WHAT THE TASK ASKS:
Every line of the material below needs to be copied exactly; omit the pictures.

RECORDS TO PROCESS:
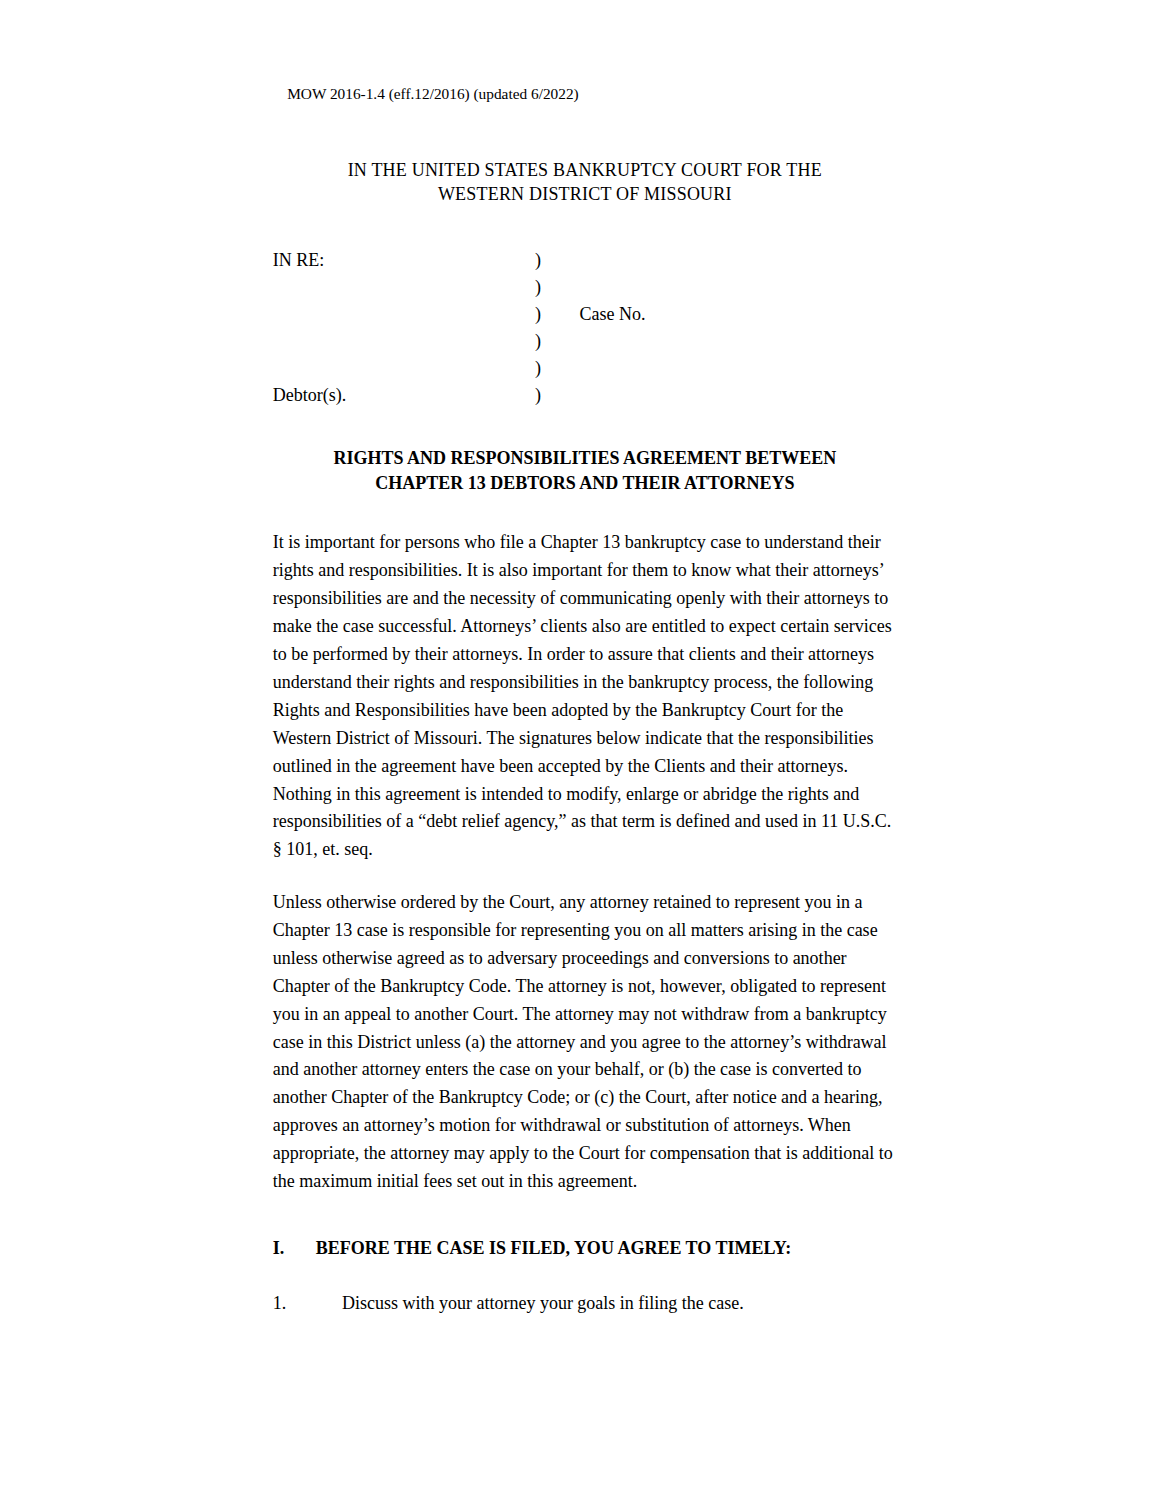MOW 2016-1.4 (eff.12/2016) (updated 6/2022)
IN THE UNITED STATES BANKRUPTCY COURT FOR THE
WESTERN DISTRICT OF MISSOURI
| IN RE: | ) | |
| | ) | |
| | ) | Case No. |
| | ) | |
| | ) | |
| Debtor(s). | ) | |
RIGHTS AND RESPONSIBILITIES AGREEMENT BETWEEN
CHAPTER 13 DEBTORS AND THEIR ATTORNEYS
It is important for persons who file a Chapter 13 bankruptcy case to understand their rights and responsibilities. It is also important for them to know what their attorneys’ responsibilities are and the necessity of communicating openly with their attorneys to make the case successful. Attorneys’ clients also are entitled to expect certain services to be performed by their attorneys. In order to assure that clients and their attorneys understand their rights and responsibilities in the bankruptcy process, the following Rights and Responsibilities have been adopted by the Bankruptcy Court for the Western District of Missouri. The signatures below indicate that the responsibilities outlined in the agreement have been accepted by the Clients and their attorneys. Nothing in this agreement is intended to modify, enlarge or abridge the rights and responsibilities of a “debt relief agency,” as that term is defined and used in 11 U.S.C. § 101, et. seq.
Unless otherwise ordered by the Court, any attorney retained to represent you in a Chapter 13 case is responsible for representing you on all matters arising in the case unless otherwise agreed as to adversary proceedings and conversions to another Chapter of the Bankruptcy Code. The attorney is not, however, obligated to represent you in an appeal to another Court. The attorney may not withdraw from a bankruptcy case in this District unless (a) the attorney and you agree to the attorney’s withdrawal and another attorney enters the case on your behalf, or (b) the case is converted to another Chapter of the Bankruptcy Code; or (c) the Court, after notice and a hearing, approves an attorney’s motion for withdrawal or substitution of attorneys. When appropriate, the attorney may apply to the Court for compensation that is additional to the maximum initial fees set out in this agreement.
I. BEFORE THE CASE IS FILED, YOU AGREE TO TIMELY:
1. Discuss with your attorney your goals in filing the case.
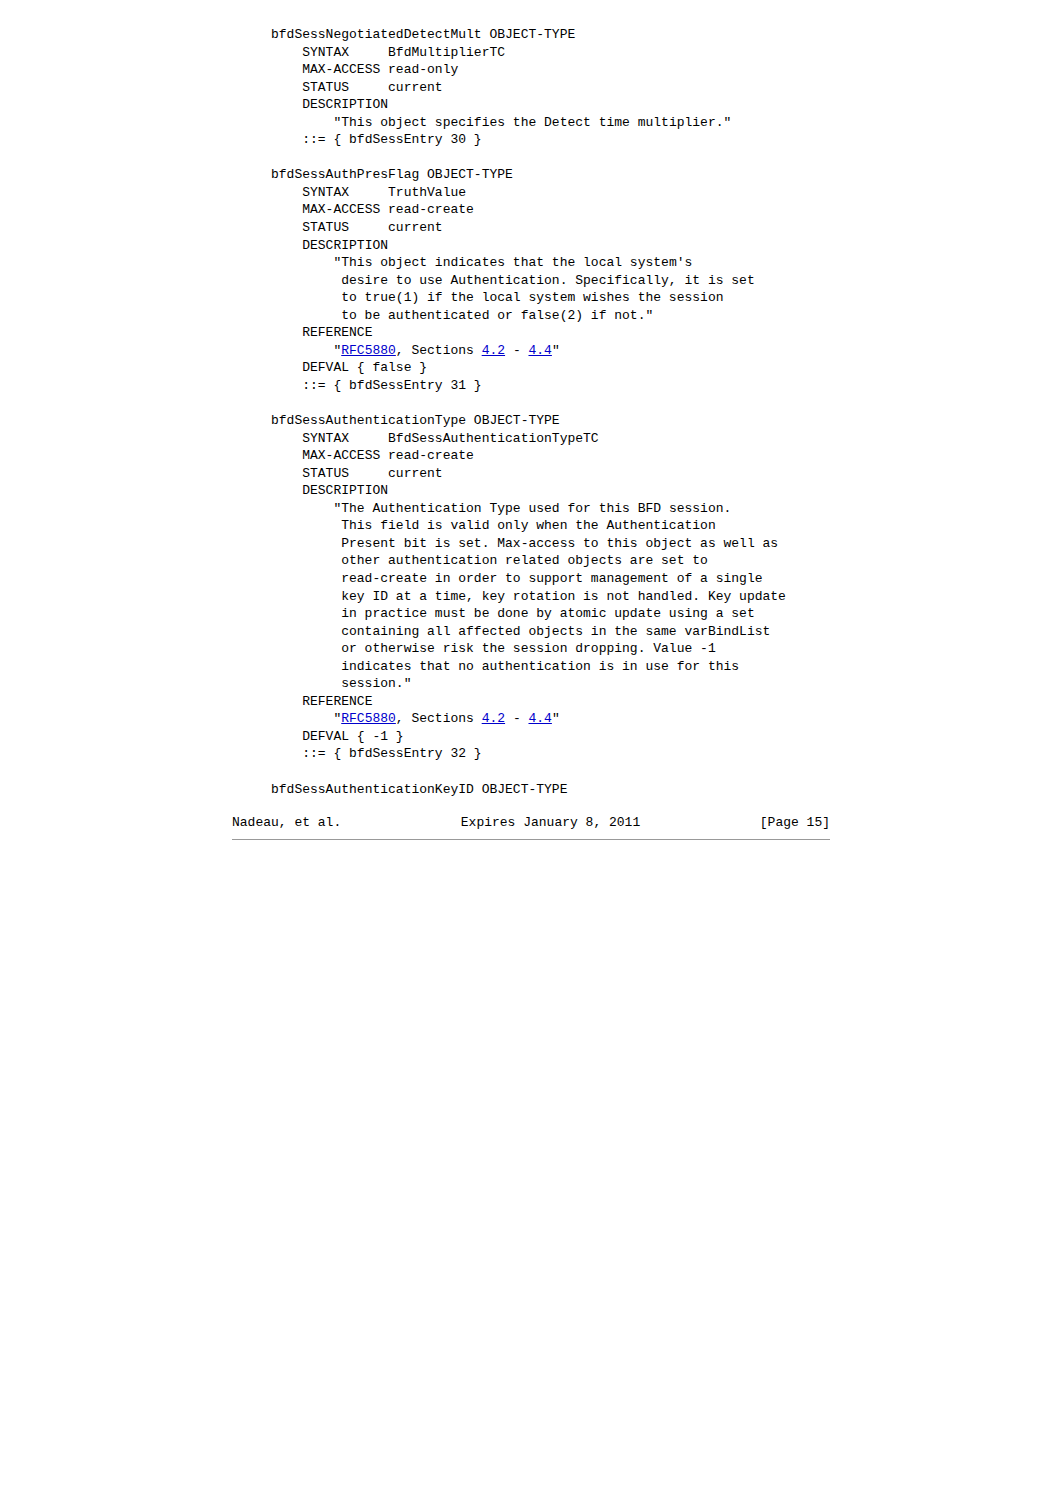bfdSessNegotiatedDetectMult OBJECT-TYPE
         SYNTAX     BfdMultiplierTC
         MAX-ACCESS read-only
         STATUS     current
         DESCRIPTION
             "This object specifies the Detect time multiplier."
         ::= { bfdSessEntry 30 }

     bfdSessAuthPresFlag OBJECT-TYPE
         SYNTAX     TruthValue
         MAX-ACCESS read-create
         STATUS     current
         DESCRIPTION
             "This object indicates that the local system's
              desire to use Authentication. Specifically, it is set
              to true(1) if the local system wishes the session
              to be authenticated or false(2) if not."
         REFERENCE
             "RFC5880, Sections 4.2 - 4.4"
         DEFVAL { false }
         ::= { bfdSessEntry 31 }

     bfdSessAuthenticationType OBJECT-TYPE
         SYNTAX     BfdSessAuthenticationTypeTC
         MAX-ACCESS read-create
         STATUS     current
         DESCRIPTION
             "The Authentication Type used for this BFD session.
              This field is valid only when the Authentication
              Present bit is set. Max-access to this object as well as
              other authentication related objects are set to
              read-create in order to support management of a single
              key ID at a time, key rotation is not handled. Key update
              in practice must be done by atomic update using a set
              containing all affected objects in the same varBindList
              or otherwise risk the session dropping. Value -1
              indicates that no authentication is in use for this
              session."
         REFERENCE
             "RFC5880, Sections 4.2 - 4.4"
         DEFVAL { -1 }
         ::= { bfdSessEntry 32 }

     bfdSessAuthenticationKeyID OBJECT-TYPE
Nadeau, et al. Expires January 8, 2011[Page 15]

TASK RESPONSE:
MOW 2016-1.4 (eff.12/2016) (updated 6/2022)
IN THE UNITED STATES BANKRUPTCY COURT FOR THE
WESTERN DISTRICT OF MISSOURI
| IN RE: | ) | |
| | ) | |
| | ) | Case No. |
| | ) | |
| | ) | |
| Debtor(s). | ) | |
RIGHTS AND RESPONSIBILITIES AGREEMENT BETWEEN
CHAPTER 13 DEBTORS AND THEIR ATTORNEYS
It is important for persons who file a Chapter 13 bankruptcy case to understand their rights and responsibilities. It is also important for them to know what their attorneys’ responsibilities are and the necessity of communicating openly with their attorneys to make the case successful. Attorneys’ clients also are entitled to expect certain services to be performed by their attorneys. In order to assure that clients and their attorneys understand their rights and responsibilities in the bankruptcy process, the following Rights and Responsibilities have been adopted by the Bankruptcy Court for the Western District of Missouri. The signatures below indicate that the responsibilities outlined in the agreement have been accepted by the Clients and their attorneys. Nothing in this agreement is intended to modify, enlarge or abridge the rights and responsibilities of a “debt relief agency,” as that term is defined and used in 11 U.S.C. § 101, et. seq.
Unless otherwise ordered by the Court, any attorney retained to represent you in a Chapter 13 case is responsible for representing you on all matters arising in the case unless otherwise agreed as to adversary proceedings and conversions to another Chapter of the Bankruptcy Code. The attorney is not, however, obligated to represent you in an appeal to another Court. The attorney may not withdraw from a bankruptcy case in this District unless (a) the attorney and you agree to the attorney’s withdrawal and another attorney enters the case on your behalf, or (b) the case is converted to another Chapter of the Bankruptcy Code; or (c) the Court, after notice and a hearing, approves an attorney’s motion for withdrawal or substitution of attorneys. When appropriate, the attorney may apply to the Court for compensation that is additional to the maximum initial fees set out in this agreement.
I. BEFORE THE CASE IS FILED, YOU AGREE TO TIMELY:
1. Discuss with your attorney your goals in filing the case.
bfdSessNegotiatedDetectMult OBJECT-TYPE
         SYNTAX     BfdMultiplierTC
         MAX-ACCESS read-only
         STATUS     current
         DESCRIPTION
             "This object specifies the Detect time multiplier."
         ::= { bfdSessEntry 30 }

     bfdSessAuthPresFlag OBJECT-TYPE
         SYNTAX     TruthValue
         MAX-ACCESS read-create
         STATUS     current
         DESCRIPTION
             "This object indicates that the local system's
              desire to use Authentication. Specifically, it is set
              to true(1) if the local system wishes the session
              to be authenticated or false(2) if not."
         REFERENCE
             "RFC5880, Sections 4.2 - 4.4"
         DEFVAL { false }
         ::= { bfdSessEntry 31 }

     bfdSessAuthenticationType OBJECT-TYPE
         SYNTAX     BfdSessAuthenticationTypeTC
         MAX-ACCESS read-create
         STATUS     current
         DESCRIPTION
             "The Authentication Type used for this BFD session.
              This field is valid only when the Authentication
              Present bit is set. Max-access to this object as well as
              other authentication related objects are set to
              read-create in order to support management of a single
              key ID at a time, key rotation is not handled. Key update
              in practice must be done by atomic update using a set
              containing all affected objects in the same varBindList
              or otherwise risk the session dropping. Value -1
              indicates that no authentication is in use for this
              session."
         REFERENCE
             "RFC5880, Sections 4.2 - 4.4"
         DEFVAL { -1 }
         ::= { bfdSessEntry 32 }

     bfdSessAuthenticationKeyID OBJECT-TYPE
Nadeau, et al. Expires January 8, 2011[Page 15]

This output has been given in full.